Kelima partai politik tersebut meliputi Partai Gelombang Rakyat Indonesia (Gelora) dengan perolehan 2 kursi, Partai Amanat Nasional (PAN) 1 kursi, Gerakan Indonesia Raya (Gerindra) 2 kursi, Partai Golongan Karya (Golkar) 3 kursi, dan Partai Demokrasi Indonesia Perjuangan (PDI P) 2 kursi.
Ketua DPRD Pamekasan sementara, Halili mengatakan, bahwa ada 6 partai politik yang sudah memenuhi syarat untuk membentuk fraksi secara mandiri. Sedangkan partai politik lainnya diharuskan untuk membentuk fraksi gabungan atau koalisi.
“Lima Parpol itu maksimal membentuk dua fraksi gabungan tidak boleh lebih,” ucap Ketua DPRD Pamekasan sementara, Halili saat ditemui di Gedung DPRD Pamekasan, Selasa (27/08/2024).
Dikatakannya, pembentukan fraksi gabungan tersebut sepenuhnya dikembalikan kepada kebijakan Parpol masing-masing.
“Lah, ini terserah partai masing-masing. Jadi kami tidak bisa masuk di sana tinggal nanti Sekwan menerima hasilnya. Jadi dari 5 partai itu kira-kira mau gabung jadi satu atau dipecah menjadi dua, boleh, sama-sama boleh itu hasilnya kemarin,” tegasnya.
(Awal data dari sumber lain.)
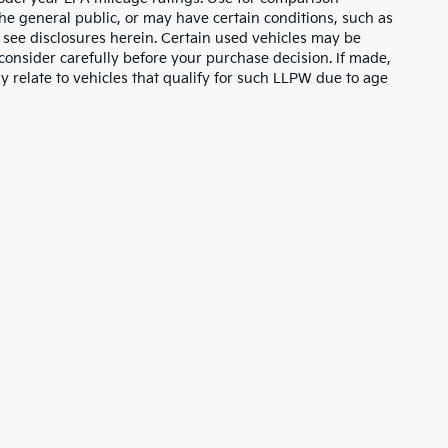
the general public, or may have certain conditions, such as
or see disclosures herein. Certain used vehicles may be
consider carefully before your purchase decision. If made,
y relate to vehicles that qualify for such LLPW due to age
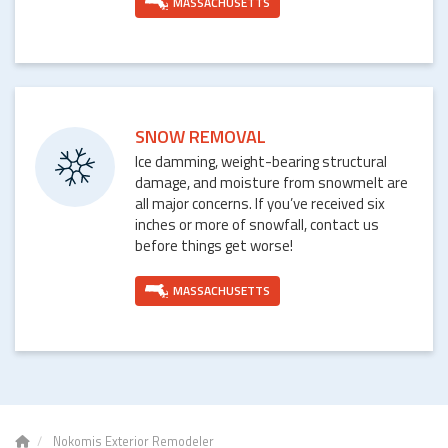
MASSACHUSETTS
SNOW REMOVAL
Ice damming, weight-bearing structural
damage, and moisture from snowmelt are
all major concerns. If you’ve received six
inches or more of snowfall, contact us
before things get worse!
MASSACHUSETTS
Nokomis Exterior Remodeler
Bahkan, lanjut Halili, jika diantara 5 partai tersebut ingin bergabung dengan parpol yang sudah bisa membentuk fraksi mandiri juga diperbolehkan. Sayangnya, tidak bisa disebut fraksi gabungan.
“Jika ingin bergabung ke partai yang mandiri itu boleh tapi nanti tidak disebut fraksi gabungan. Jadi yang disebut fraksi gabungan itu murni mereka yang membentuk fraksi gabungan,” pungkasnya.